Törenin ardından heyetler arası görüşme ve 4. Çin-Almanya hükümetlerarası istişare toplantısı gerçekleştirdi. Görüşmelerin ardından Li ve Merkel'in hazır bulunduğu imza töreninde, ikili ilişkiler ve ekonomi ağırlıklı bir dizi anlaşma imzalandı.
Ortaklaşa düzenlenen basın toplantısında konuşan Li, Çin pazarının herkese açık olduğunu ve hükümet olarak yabancı yatırımların artması amacıyla daha fazla adım atacaklarını söyledi.
ÇİN: AVRUPA İLE TİCARİ SAVAŞ İSTEMİYORUZ
Li ayrıca, yabancı yatırımcılara karşı şeffaflık, eşitlik ve tarafsızlık temelinde daha fazla adımların atılacağını ve Çin'in yabancı yatırımcılara daha açık olma niyetinde olduğunu vurguladı.
Çin Başbakanı, Almanya ile aralarındaki ilişkilerin geniş bir alana yayılmış olmasından duydukları memnuniyeti dile getirirken, iki ülke arasındaki karşılıklı güvene dayalı münasebetlerin bu buluşmayla daha da güçleneceğini de söyledi.
MERKEL: TARAFLAR DUYGUSAL ÇEKİŞMEDEN KAÇINMALI
Merkel de tarafların duygusal çekişmeden kaçınması gerektiğini kaydetti.

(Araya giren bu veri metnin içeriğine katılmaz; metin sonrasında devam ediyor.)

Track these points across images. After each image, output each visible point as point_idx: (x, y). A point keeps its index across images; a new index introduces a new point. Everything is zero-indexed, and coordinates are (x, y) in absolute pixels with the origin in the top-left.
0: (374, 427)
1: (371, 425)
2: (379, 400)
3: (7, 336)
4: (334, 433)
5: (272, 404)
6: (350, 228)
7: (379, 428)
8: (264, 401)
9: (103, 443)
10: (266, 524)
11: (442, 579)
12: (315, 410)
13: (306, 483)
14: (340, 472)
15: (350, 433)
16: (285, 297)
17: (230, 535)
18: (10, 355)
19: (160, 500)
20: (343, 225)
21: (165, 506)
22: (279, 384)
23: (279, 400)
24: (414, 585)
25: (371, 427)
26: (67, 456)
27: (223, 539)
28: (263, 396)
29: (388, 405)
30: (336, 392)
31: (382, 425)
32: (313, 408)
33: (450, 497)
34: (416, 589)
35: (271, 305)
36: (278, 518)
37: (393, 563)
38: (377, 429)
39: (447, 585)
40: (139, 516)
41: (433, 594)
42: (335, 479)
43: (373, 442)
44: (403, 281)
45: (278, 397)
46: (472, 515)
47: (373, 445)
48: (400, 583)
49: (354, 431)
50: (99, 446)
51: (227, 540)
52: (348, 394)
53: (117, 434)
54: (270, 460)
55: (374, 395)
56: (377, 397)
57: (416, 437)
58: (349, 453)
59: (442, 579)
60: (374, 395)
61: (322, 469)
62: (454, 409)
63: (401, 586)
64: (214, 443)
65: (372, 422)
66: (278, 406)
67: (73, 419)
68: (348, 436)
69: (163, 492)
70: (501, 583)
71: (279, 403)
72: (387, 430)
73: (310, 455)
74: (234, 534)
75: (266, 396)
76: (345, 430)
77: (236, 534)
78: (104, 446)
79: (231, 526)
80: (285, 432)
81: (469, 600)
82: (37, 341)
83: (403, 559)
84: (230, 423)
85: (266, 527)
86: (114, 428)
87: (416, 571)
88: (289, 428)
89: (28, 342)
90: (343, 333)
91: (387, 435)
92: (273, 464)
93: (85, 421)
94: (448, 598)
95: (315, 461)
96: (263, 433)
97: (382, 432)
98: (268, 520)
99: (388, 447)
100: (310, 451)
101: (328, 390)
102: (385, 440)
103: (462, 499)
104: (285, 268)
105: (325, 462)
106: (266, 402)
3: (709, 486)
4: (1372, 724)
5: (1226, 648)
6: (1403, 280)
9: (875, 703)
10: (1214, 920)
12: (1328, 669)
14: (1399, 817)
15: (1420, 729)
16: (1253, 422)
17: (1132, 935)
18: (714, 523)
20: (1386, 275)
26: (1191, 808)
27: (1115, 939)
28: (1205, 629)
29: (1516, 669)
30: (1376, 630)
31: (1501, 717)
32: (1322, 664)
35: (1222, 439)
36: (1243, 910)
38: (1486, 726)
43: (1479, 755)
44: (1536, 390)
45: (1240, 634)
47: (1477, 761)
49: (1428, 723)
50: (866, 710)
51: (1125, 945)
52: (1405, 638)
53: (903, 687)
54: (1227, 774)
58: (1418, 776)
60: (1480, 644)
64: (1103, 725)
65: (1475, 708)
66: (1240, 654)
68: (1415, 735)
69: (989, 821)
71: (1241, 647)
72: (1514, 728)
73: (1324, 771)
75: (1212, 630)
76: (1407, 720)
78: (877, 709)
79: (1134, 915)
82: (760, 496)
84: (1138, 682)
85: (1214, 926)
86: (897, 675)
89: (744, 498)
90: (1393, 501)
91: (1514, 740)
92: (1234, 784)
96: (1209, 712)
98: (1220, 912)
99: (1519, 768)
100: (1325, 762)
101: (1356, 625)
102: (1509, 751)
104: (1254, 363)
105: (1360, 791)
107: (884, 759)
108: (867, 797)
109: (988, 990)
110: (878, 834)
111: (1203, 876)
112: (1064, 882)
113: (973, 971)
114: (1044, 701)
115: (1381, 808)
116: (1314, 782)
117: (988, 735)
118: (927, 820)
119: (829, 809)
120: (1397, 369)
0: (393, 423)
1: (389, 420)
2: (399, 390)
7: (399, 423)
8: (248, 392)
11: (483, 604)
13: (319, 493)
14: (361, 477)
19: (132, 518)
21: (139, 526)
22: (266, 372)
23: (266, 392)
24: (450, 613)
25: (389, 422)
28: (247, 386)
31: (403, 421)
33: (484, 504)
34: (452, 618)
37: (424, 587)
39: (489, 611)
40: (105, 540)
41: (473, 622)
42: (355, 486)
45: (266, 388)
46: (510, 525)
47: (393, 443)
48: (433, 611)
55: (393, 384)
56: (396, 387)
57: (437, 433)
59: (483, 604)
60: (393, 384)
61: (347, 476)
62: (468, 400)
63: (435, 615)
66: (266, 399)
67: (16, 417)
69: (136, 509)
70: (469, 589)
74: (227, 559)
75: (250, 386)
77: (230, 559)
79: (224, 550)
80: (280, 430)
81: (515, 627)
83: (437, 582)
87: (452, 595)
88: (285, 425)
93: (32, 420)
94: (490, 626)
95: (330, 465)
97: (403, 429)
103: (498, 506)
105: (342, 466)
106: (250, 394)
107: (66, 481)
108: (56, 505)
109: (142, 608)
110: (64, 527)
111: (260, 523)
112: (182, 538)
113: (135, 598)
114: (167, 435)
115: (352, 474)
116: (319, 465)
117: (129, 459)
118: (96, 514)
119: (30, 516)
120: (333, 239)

Pekin yönetiminin, kamu alımlarının daha fazla açılması dahil birçok alanda hala çalışması gerektiğini söyleyen Merkel, bu konuda Çin'in Almanya'nın deneyimlerinden faydalanabileceğini dile getirdi.
Merkel, Almanya'nın yabancı yatırımcılara açık olduğunu ve aynı şeyi Çin'den beklediklerini belirtti.
ÇİN'E 9. ZİYARETİNDE KABİNEDEN ALTI BAKAN VE ÇOK SAYIDA İŞ ADAMI EŞLİK EDİYOR
Akşam yemeğinde Çin Devlet Başkanı Şi Cinping ile bir araya gelecek olan Merkel, yarın beraberindeki iş adamları ile Çin'in kuzeydoğusundaki eski sanayi merkezlerinden Şınyang kentine geçecek. Almanya'da başbakanlık koltuğuna oturmasından bu yana Çin'e dokuzuncu ziyaretini gerçekleştiren Merkel'e ziyaretinde altı bakan ve büyük Alman firmalarının üst düzey yöneticilerinin oluşturduğu kalabalık bir delegasyon da eşlik ediyor.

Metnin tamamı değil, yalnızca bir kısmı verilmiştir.